The tasks
1. According to the film review, what award did the film win?
2. Copy the part of the film review from "Without a doubt, Saar" to "of other men!" word for word.

Text segment
- Director: Tomer Heymann; Barak Heymann
- Writer: Tomer Heymann; Barak Heymann
- Producer: Alexander Bodin Saphir; Barak Heymann
It won the Panorama Audience Award @ the Berlinale...
Without a doubt, Saar Maoz talks unreservedly to the camera, his candour - at times - is a worry...why would someone be so open on camera? Why did he agree to be in this film? Why did his family get involved...especially the homophobic brother?!? There are so many 'whys'...
Absorbing as it may be, to some...this prying into the lives of others...none of these questions were asked...the mother, the father, both concrete conservatives...why on earth!?!
It's almost like watching - uncomfortably - a series of confidential psychiatric sessions...with a lapsed Jewish man who - let's face it - is [only] going through an obvious mid-life crisis...he, like millions of other men!
So...what makes this man so special, to warrant 85 minutes spent in his company? Our review sofa was split down the middle...some were thoroughly engaged, others wondered what all the fuss was about!

Dataset
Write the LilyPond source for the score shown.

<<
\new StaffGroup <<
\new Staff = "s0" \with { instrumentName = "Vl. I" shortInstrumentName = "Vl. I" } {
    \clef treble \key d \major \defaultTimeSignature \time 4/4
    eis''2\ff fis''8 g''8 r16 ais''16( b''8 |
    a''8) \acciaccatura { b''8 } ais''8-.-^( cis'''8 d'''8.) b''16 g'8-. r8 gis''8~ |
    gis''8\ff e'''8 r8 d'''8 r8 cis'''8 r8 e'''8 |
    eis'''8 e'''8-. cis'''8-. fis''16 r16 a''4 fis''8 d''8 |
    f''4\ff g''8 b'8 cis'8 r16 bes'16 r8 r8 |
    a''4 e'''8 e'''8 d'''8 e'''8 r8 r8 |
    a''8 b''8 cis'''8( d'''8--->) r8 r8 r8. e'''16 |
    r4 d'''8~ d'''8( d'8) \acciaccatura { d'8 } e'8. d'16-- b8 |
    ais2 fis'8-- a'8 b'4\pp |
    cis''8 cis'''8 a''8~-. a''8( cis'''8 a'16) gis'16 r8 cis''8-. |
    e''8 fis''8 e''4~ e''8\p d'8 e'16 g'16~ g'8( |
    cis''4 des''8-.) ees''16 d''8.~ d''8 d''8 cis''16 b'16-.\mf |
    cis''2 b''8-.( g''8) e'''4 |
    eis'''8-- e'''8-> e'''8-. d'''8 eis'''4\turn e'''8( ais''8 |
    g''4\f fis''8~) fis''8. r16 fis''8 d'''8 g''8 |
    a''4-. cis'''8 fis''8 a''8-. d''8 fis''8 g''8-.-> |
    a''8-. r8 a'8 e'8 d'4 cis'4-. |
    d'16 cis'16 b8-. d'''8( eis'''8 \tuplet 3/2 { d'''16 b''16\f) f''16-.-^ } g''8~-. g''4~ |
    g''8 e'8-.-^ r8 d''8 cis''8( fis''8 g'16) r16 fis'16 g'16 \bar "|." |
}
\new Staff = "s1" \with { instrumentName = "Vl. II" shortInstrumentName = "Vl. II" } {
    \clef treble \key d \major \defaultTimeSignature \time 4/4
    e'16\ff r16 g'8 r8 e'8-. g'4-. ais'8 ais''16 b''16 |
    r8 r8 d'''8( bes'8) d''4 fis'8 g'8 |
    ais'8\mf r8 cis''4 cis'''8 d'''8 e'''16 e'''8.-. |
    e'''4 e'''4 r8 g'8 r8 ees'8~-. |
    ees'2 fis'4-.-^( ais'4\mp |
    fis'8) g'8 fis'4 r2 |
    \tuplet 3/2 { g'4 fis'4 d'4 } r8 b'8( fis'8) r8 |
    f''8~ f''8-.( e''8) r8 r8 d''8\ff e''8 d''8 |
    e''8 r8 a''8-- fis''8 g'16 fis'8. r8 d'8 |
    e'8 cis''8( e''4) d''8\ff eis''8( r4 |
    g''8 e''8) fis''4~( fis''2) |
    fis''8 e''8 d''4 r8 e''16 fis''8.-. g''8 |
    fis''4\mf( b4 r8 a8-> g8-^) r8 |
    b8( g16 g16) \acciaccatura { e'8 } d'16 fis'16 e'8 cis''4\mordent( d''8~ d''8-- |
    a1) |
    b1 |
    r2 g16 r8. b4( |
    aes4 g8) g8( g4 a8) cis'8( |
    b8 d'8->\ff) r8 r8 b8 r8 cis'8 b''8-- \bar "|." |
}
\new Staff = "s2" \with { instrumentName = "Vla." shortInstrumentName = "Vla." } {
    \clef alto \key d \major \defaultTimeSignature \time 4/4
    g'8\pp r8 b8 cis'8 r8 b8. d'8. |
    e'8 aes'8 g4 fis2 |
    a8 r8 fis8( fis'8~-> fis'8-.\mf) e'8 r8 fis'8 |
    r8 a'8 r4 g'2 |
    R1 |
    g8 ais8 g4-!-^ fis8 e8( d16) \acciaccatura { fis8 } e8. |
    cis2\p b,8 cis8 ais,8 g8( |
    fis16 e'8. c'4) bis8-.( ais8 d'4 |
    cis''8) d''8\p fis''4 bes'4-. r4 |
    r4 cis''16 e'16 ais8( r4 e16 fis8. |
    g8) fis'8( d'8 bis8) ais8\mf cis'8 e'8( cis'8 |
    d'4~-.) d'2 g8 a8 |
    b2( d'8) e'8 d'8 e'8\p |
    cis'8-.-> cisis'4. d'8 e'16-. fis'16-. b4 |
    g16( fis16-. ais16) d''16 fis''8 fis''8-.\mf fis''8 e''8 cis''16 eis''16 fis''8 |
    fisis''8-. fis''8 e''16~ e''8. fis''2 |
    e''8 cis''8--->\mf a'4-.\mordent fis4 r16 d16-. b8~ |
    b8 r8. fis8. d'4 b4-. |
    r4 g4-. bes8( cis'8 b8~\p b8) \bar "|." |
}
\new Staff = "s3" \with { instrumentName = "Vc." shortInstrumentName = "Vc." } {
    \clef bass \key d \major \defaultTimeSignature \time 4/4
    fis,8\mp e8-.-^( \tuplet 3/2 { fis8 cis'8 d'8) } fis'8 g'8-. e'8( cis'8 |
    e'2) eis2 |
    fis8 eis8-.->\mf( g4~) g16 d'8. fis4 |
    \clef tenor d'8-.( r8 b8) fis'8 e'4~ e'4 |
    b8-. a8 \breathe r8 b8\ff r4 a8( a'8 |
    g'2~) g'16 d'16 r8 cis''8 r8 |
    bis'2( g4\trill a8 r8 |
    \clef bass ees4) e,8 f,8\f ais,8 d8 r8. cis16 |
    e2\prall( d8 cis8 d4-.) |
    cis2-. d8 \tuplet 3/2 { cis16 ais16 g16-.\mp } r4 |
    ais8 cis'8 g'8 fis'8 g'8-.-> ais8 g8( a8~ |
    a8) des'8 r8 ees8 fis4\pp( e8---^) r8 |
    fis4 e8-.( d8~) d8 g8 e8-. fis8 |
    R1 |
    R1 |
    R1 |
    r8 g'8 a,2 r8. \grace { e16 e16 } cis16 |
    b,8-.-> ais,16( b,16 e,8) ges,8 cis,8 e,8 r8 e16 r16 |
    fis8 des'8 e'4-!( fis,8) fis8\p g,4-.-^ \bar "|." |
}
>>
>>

Answers to the tasks
1. The Panorama Audience Award at the Berlinale.

2.
Without a doubt, Saar Maoz talks unreservedly to the camera, his candour - at times - is a worry...why would someone be so open on camera? Why did he agree to be in this film? Why did his family get involved...especially the homophobic brother?!? There are so many 'whys'...
Absorbing as it may be, to some...this prying into the lives of others...none of these questions were asked...the mother, the father, both concrete conservatives...why on earth!?!
It's almost like watching - uncomfortably - a series of confidential psychiatric sessions...with a lapsed Jewish man who - let's face it - is [only] going through an obvious mid-life crisis...he, like millions of other men!